In The Birthday Party and in The Caretaker, each victim is reduced to a verbally nonsensical state. Stanley can only grunt, and Davies is, in his confusion and bewilderment, reduced to a non-verbally communicative endless formation of a question that will never be articulated. Sidcup has slid out of view as his raison d'etre, but nothing has replaced it. With five pauses in his last speech, Davies recognises the total futility of verbal communication against Aston"s resolve. He is left without any means of expressing himself, or rather; he is compelled to recognise that he has no self to express, that is, that words masked his personal meaninglessness, now laid cruelly bare. This is made clearer in The Birthday Party;

Goldberg: Well, Stanny boy, what do you say, eh?
They watch. He concentrates. His head lowers, his chin draws onto his chest, he crouches.
Stanley: Ug-gughh ... uh-gughhh. …
McCann: What's your opinion, sir?
Stanley: Caaahhh... caaahhh... .
McCann: Mr Webber! What's your opinion?
Stanleys body shudders, relaxes, his head drops, he becomes still again, stooped.
Goldberg: Still the same old Stan. Come with us. Come on, boy.

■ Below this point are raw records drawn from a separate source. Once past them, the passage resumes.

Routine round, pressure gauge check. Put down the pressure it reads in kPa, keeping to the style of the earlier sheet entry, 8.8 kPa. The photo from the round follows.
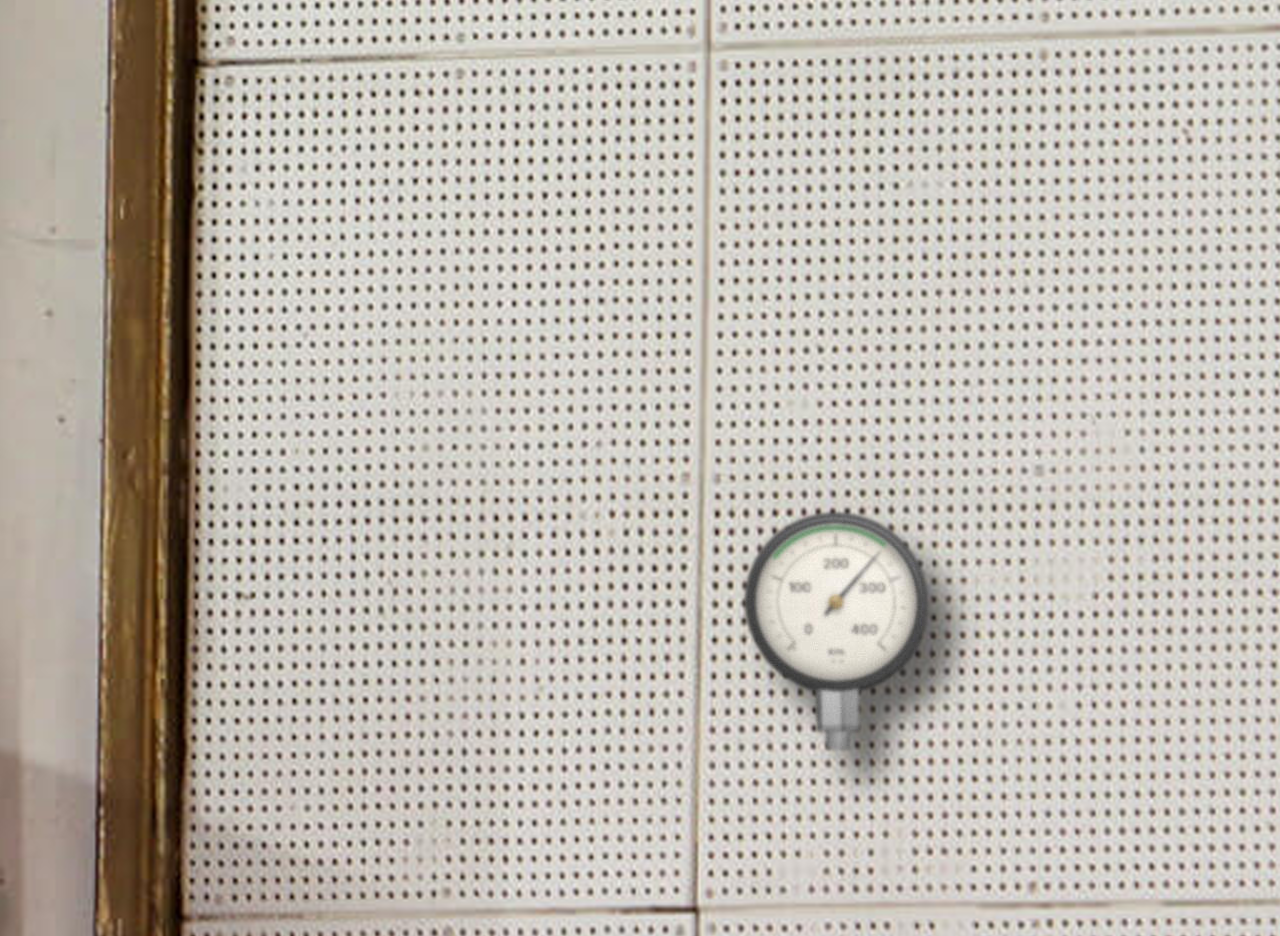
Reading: 260 kPa
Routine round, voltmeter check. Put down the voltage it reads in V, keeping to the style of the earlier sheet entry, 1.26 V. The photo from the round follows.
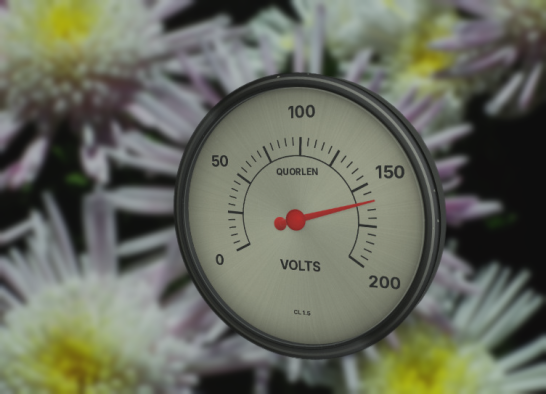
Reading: 160 V
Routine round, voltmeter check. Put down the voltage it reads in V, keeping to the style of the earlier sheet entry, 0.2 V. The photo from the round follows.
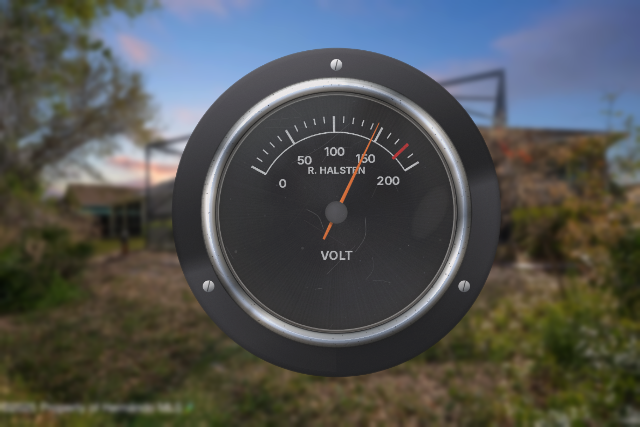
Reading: 145 V
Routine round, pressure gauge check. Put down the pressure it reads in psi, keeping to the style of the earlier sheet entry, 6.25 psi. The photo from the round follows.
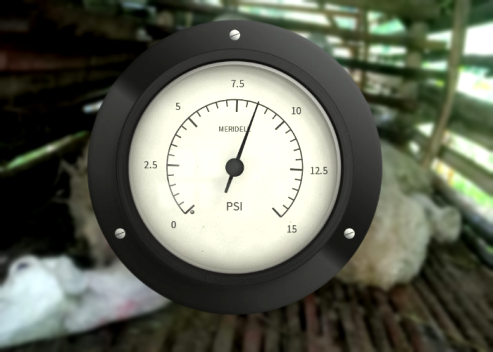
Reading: 8.5 psi
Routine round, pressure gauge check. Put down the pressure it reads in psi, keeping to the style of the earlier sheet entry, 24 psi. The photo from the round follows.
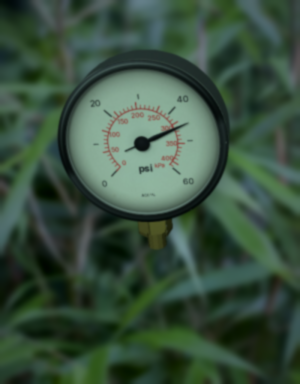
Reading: 45 psi
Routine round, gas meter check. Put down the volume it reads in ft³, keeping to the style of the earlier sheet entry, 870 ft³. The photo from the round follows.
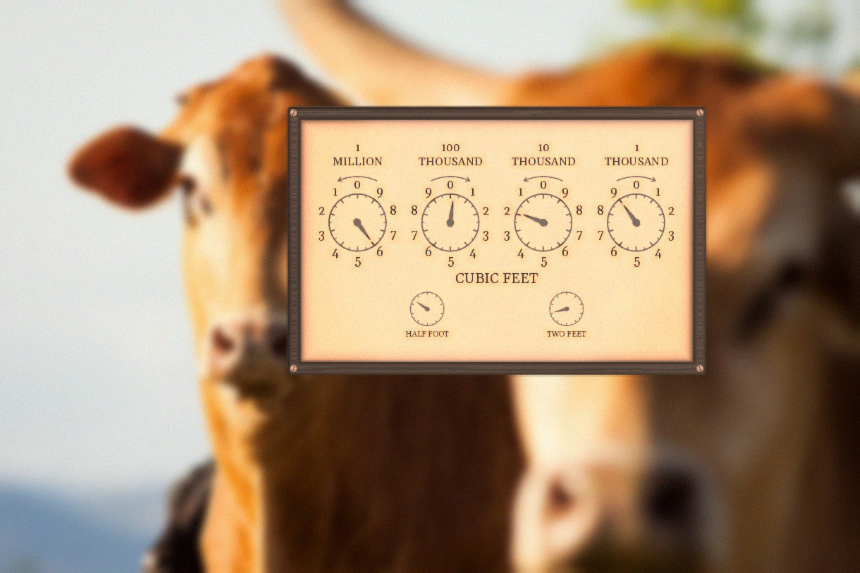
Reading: 601900 ft³
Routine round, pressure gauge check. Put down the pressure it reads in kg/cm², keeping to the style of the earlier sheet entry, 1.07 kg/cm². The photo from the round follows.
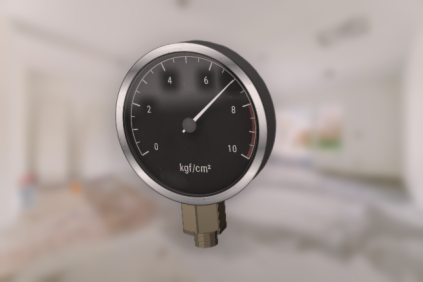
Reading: 7 kg/cm²
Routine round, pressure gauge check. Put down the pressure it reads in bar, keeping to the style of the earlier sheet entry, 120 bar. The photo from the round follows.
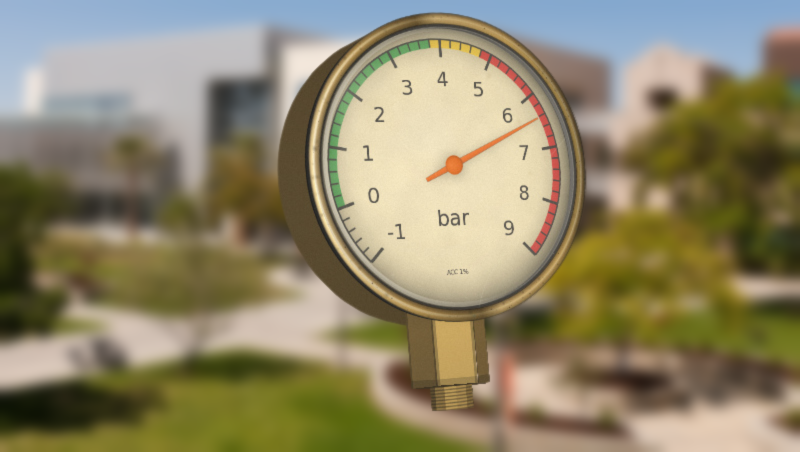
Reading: 6.4 bar
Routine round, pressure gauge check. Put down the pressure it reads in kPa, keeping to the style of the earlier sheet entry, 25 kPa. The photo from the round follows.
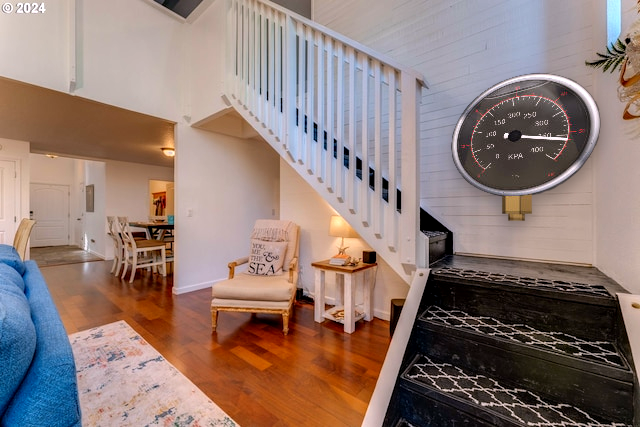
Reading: 360 kPa
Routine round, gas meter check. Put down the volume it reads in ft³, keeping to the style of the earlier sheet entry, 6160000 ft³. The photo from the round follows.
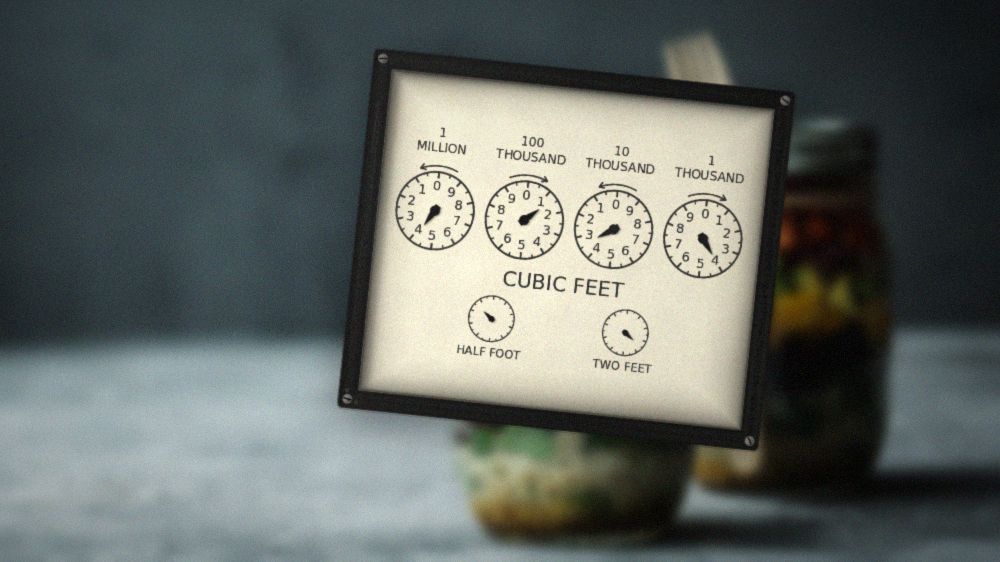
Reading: 413400 ft³
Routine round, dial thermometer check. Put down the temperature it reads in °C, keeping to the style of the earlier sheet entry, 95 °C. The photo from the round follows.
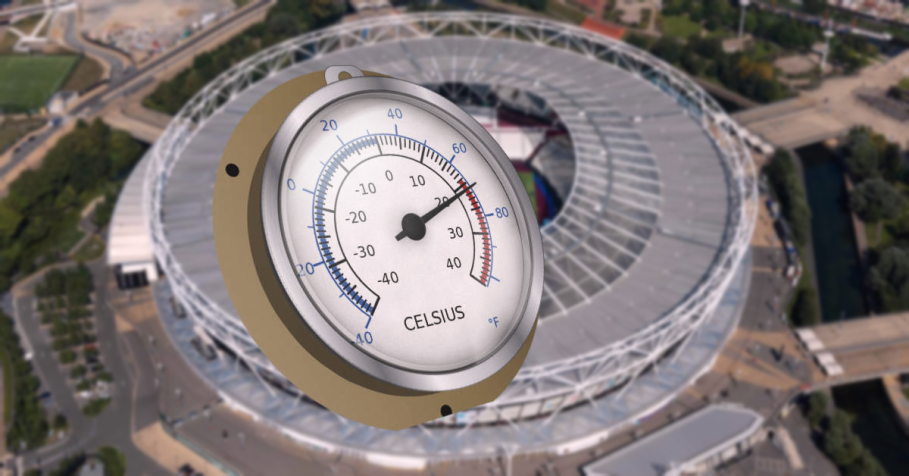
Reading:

Goldberg"s "Still the same old Stan" upon Stanley's regression to a mute form of animalism is to imply that Stanley never really communicated anything when he spoke, for all his verbal sparring with his two persecutors, and that now he cannot vocalise he communicates in real terms just as much as ever he did, if not more. This chilling recognition of the redundancy of Stanley's powers of speech exposes his impotency ever since Goldberg and McCann arrived. Stanley and Davies' collapse into incoherence is mirrored by Rose's "Can't see. I can't see. I can't see." in The Room, and by similar patterns in A Night Out and The Collection.


To Conclude, pompously; (if you made it here you did good)
Pinter's choice of drama – traditionally a mode of expression wholly driven by speech – as a medium through which to communicate this ascendancy of wordlessness and inarticulacy is paradoxically absolutely apposite as, through the audience's acute perception of disappointment, given the frustrated expectations that have been generically engendered, the very frustrations that he has created are emphasised by the fact of their being perceived. Through verbiage, we can only deceive one another and ourselves. Lamb's near-cataleptic silence, which conceals his responsibility for the slaughter of an asylum's staff; Stanley's grunts which signify his descent to base sincerity; The Matchmaker's absolutely silent assumption of power; Davies' stumbling through words he cannot articulate; these are images of victims who have achieved some kind of meaning as approximated by Pinter through their acceptance of silence as a mode of communication. As Pinter wrote;

"I think that we communicate only too well, in our silence, in what is unsaid, and that what takes place is a continual evasion, desperate rearguard attempts to keep ourselves to ourselves. Communication is too alarming. To enter into someone else's life is too frightening. To disclose to others the poverty within us is too fearsome a possibility."